Di banyak kantor pemerintahan, keberanian berpikir justru menjadi kesalahan paling fatal. Bukan korupsi kecil yang paling ditakuti, bukan kegagalan kebijakan yang paling memalukan melainkan keberanian untuk berkata jujur di hadapan kekuasaan. Di tengah budaya birokrasi yang semakin gemar memuja atasan, berpikir kritis telah berubah menjadi tindakan yang dianggap tidak sopan, bahkan berbahaya.
Masalahnya sederhana: penjilat tidak membutuhkan kebenaran. Mereka hanya membutuhkan kalimat yang membuat atasan merasa hebat. Dalam sistem seperti ini, rapat bukan lagi tempat mencari solusi, tetapi panggung untuk berlomba menunjukkan loyalitas. Kritik dianggap pembangkangan, data yang jujur dianggap mengganggu, dan analisis tajam sering diperlakukan seperti racun yang harus segera disingkirkan.
Inilah penyakit kronis kekuasaan: ketika orang-orang di sekeliling pemimpin lebih sibuk menjaga kenyamanan telinga atasan daripada menjaga kepentingan negara. Keputusan penting akhirnya lahir bukan dari pemikiran terbaik, tetapi dari suara paling penurut di dalam ruangan.

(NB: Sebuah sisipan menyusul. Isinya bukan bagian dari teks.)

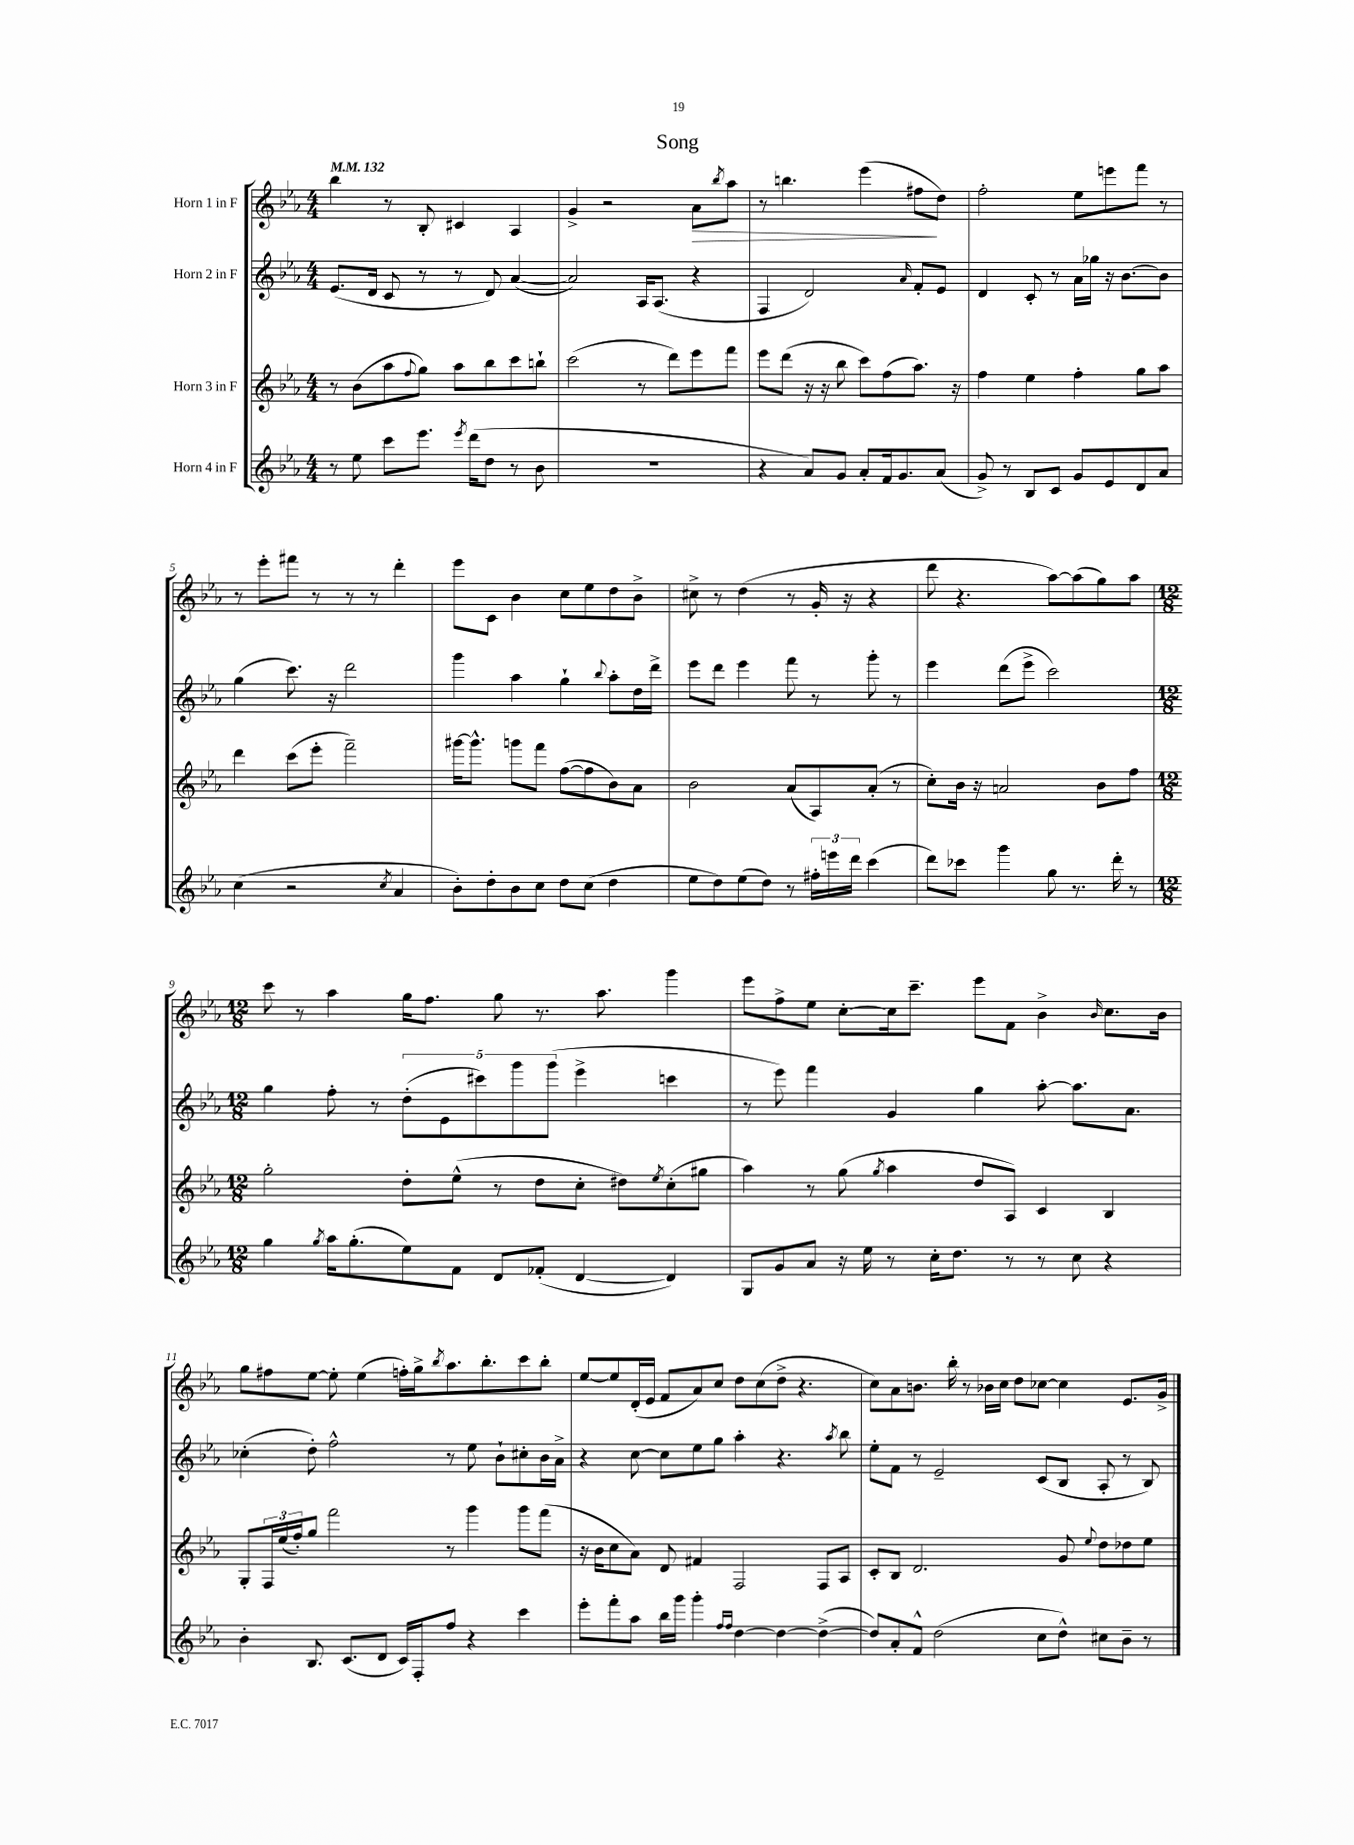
\header { title = "Song" }
<<
\new StaffGroup <<
\new Staff = "s0" \with { instrumentName = "Horn 1 in F" } {
    \clef treble \key ees \major \numericTimeSignature \time 4/4 \tempo 4 = 132
    bes''4 r8 bes8-. cis'4 aes4 |
    g'4-> r2 aes'8\> \acciaccatura { bes''8 } aes''8 |
    r8 b''4. ees'''4( fis''8\! d''8) |
    f''2-. ees''8 e'''8 f'''8 r8 |
    r8 ees'''8-. fis'''8 r8 r8 r8 d'''4-. |
    ees'''8 c'8 bes'4 c''8 ees''8 d''8 bes'8-> |
    cis''8-> r8 d''4( r8 g'16-. r16 r4 |
    d'''8 r4. aes''8~) aes''8( g''8) aes''8 |
    \numericTimeSignature \time 12/8 c'''8 r8 aes''4 g''16 f''8. g''8 r8. aes''8. g'''4 |
    ees'''8 f''8-> ees''8 c''8~-. c''16 c'''8.-- ees'''8 f'8 bes'4-> \grace { bes'16 } c''8. bes'16 |
    g''8 fis''8 ees''8~ ees''8-. ees''4( f''16-.) g''16-> \acciaccatura { bes''8 } aes''8. bes''8.-. c'''8 bes''8-. |
    ees''8~ ees''8 d'16-.( ees'16 f'8 aes'8) c''8 d''8 c''8( d''8-> r4. |
    c''8) aes'8 b'8. bes''16-. r8 bes'16 c''16 d''8 ces''8~ ces''4 ees'8. g'16-> \bar "|." |
}
\new Staff = "s1" \with { instrumentName = "Horn 2 in F" } {
    \clef treble \key ees \major \numericTimeSignature \time 4/4
    ees'8.( d'16 c'8 r8 r8 d'8) aes'4~( |
    aes'2) aes16 aes8.( r4 |
    f4 d'2) \grace { aes'16 } f'8-. ees'8 |
    d'4 c'8-. r8 aes'16 ges''16 r16 bes'8.~ bes'8 |
    g''4( c'''8.) r16 d'''2 |
    g'''4 aes''4 g''4-! \appoggiatura { bes''8 } aes''8-. d''16 d'''16-> |
    ees'''8 d'''8 ees'''4 f'''8 r8 g'''8-. r8 |
    ees'''4 d'''8( ees'''8-> c'''2) |
    \numericTimeSignature \time 12/8 g''4 f''8-. r8 \tuplet 5/4 { d''8-.( ees'8 cis'''8) g'''8 g'''8( } ees'''4-> c'''4 |
    r8 ees'''8) f'''4 g'4 g''4 aes''8~-. aes''8. aes'8. |
    ces''4-.( d''8-.) f''2-^ r8 ees''8 bes'8-! cis''8-. bes'16 aes'16-> |
    r4 c''8~ c''8 ees''8 g''8 aes''4-. r4. \acciaccatura { aes''8 } bes''8 |
    ees''8-. f'8 r8 ees'2-- c'8( bes8 aes8-. r8 bes8) \bar "|." |
}
\new Staff = "s2" \with { instrumentName = "Horn 3 in F" } {
    \clef treble \key ees \major \numericTimeSignature \time 4/4
    r8 bes'8( aes''8 \appoggiatura { f''8 } g''8) aes''8 bes''8 c'''8 b''8-! |
    c'''2( r8 d'''8) ees'''8 f'''8 |
    ees'''8 d'''8( r16 r16 bes''8 c'''8) f''8( aes''8.) r16 |
    f''4 ees''4 f''4-. g''8 aes''8 |
    d'''4 c'''8( ees'''8-. f'''2--) |
    gis'''16~ gis'''8.-^ g'''8 f'''8 f''8~( f''8 bes'8) aes'8 |
    bes'2 aes'8( aes8) aes'8-.( r8 |
    c''8-.) bes'16 r16 a'2 bes'8 f''8 |
    \numericTimeSignature \time 12/8 g''2-. d''8-. ees''8-^( r8 d''8 c''8-. dis''8) \acciaccatura { ees''8 } c''8-.( gis''8 |
    aes''4) r8 g''8( \acciaccatura { g''8 } aes''4 d''8 aes8) c'4 bes4 |
    g8-. \tuplet 3/2 { f16 ees''16( f''16-.) } g''8 f'''2 r8 g'''4 g'''8 f'''8( |
    r16 bes'16 c''8 aes'8) d'8 fis'4 f2 f8 aes8 |
    c'8-. bes8 d'2. g'8 \appoggiatura { ees''8 } d''8 des''8 ees''8 \bar "|." |
}
\new Staff = "s3" \with { instrumentName = "Horn 4 in F" } {
    \clef treble \key ees \major \numericTimeSignature \time 4/4
    r8 ees''8 c'''8 ees'''8. \acciaccatura { ees'''8 } d'''16( d''8 r8 bes'8 |
    R1 |
    r4 aes'8) g'8 aes'8-. f'16 g'8. aes'8( |
    g'8->) r8 bes8 c'8 g'8 ees'8 d'8 aes'8 |
    c''4( r2 \acciaccatura { c''8 } aes'4 |
    bes'8-.) d''8-. bes'8 c''8 d''8 c''8( d''4 |
    ees''8 d''8) ees''8( d''8) r8 \tuplet 3/2 { fis''16-. e'''16 d'''16 } c'''4( |
    d'''8) ces'''8 g'''4 g''8 r8. d'''16-. r8 |
    \numericTimeSignature \time 12/8 g''4 \acciaccatura { g''8 } aes''16 g''8.-.( ees''8) f'8 d'8 fes'8-.( d'4~ d'4) |
    g8 g'8 aes'8 r16 ees''16 r8 c''16-. d''8. r8 r8 c''8 r4 |
    bes'4-. bes8. c'8.( d'8 c'16) f16-. f''8 r4 c'''4 |
    ees'''8-. f'''8-. aes''8 bes''16 g'''16 g'''4-. \grace { f''16 f''16 } d''4~ d''4~ d''4~->( |
    d''8) aes'8-. f'8-^ d''2( c''8 d''8-^) cis''8 bes'8-- r8 \bar "|." |
}
>>
>>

Budaya menjilat menciptakan satu ilusi besar: semuanya terlihat baik-baik saja. Laporan dibuat rapi, angka dipoles, proyek dipuji setinggi langit. Namun di balik semua itu, sering tersembunyi kebijakan yang salah arah, proyek yang tidak efisien, dan keputusan yang sejak awal sudah cacat logika. Karena tidak ada yang berani mengatakan kebenaran, kesalahan terus dipelihara sampai akhirnya meledak menjadi krisis.
Yang paling tragis adalah nasib orang-orang yang masih berani berpikir. Mereka dilabeli sebagai “tidak loyal”, dianggap terlalu kritis, atau dipinggirkan secara perlahan. Karier mereka berhenti bukan karena tidak kompeten, tetapi karena tidak mau menjadi bagian dari paduan suara pujian yang memekakkan telinga.
Sebaliknya, mereka yang paling mahir menyanjung justru melesat naik. Bukan karena gagasannya hebat, tetapi karena kemampuannya membaca ego kekuasaan. Dalam ekosistem seperti ini, kepintaran tidak lagi dihargai yang dihargai adalah kemampuan berlutut tanpa suara.
Sejarah telah berkali-kali membuktikan bahwa banyak negara tidak runtuh karena serangan musuh dari luar. Negara hancur ketika di dalamnya dipenuhi oleh pejabat yang berhenti berpikir dan memilih menjadi penjilat demi jabatan.
Dan ketika hari itu datang ketika kebijakan yang salah akhirnya menimbulkan bencana para penjilat biasanya sudah punya satu kalimat yang selalu siap diucapkan:“Kami hanya menjalankan perintah.” Padahal kebenarannya jauh lebih pahit: mereka tidak pernah benar-benar berpikir.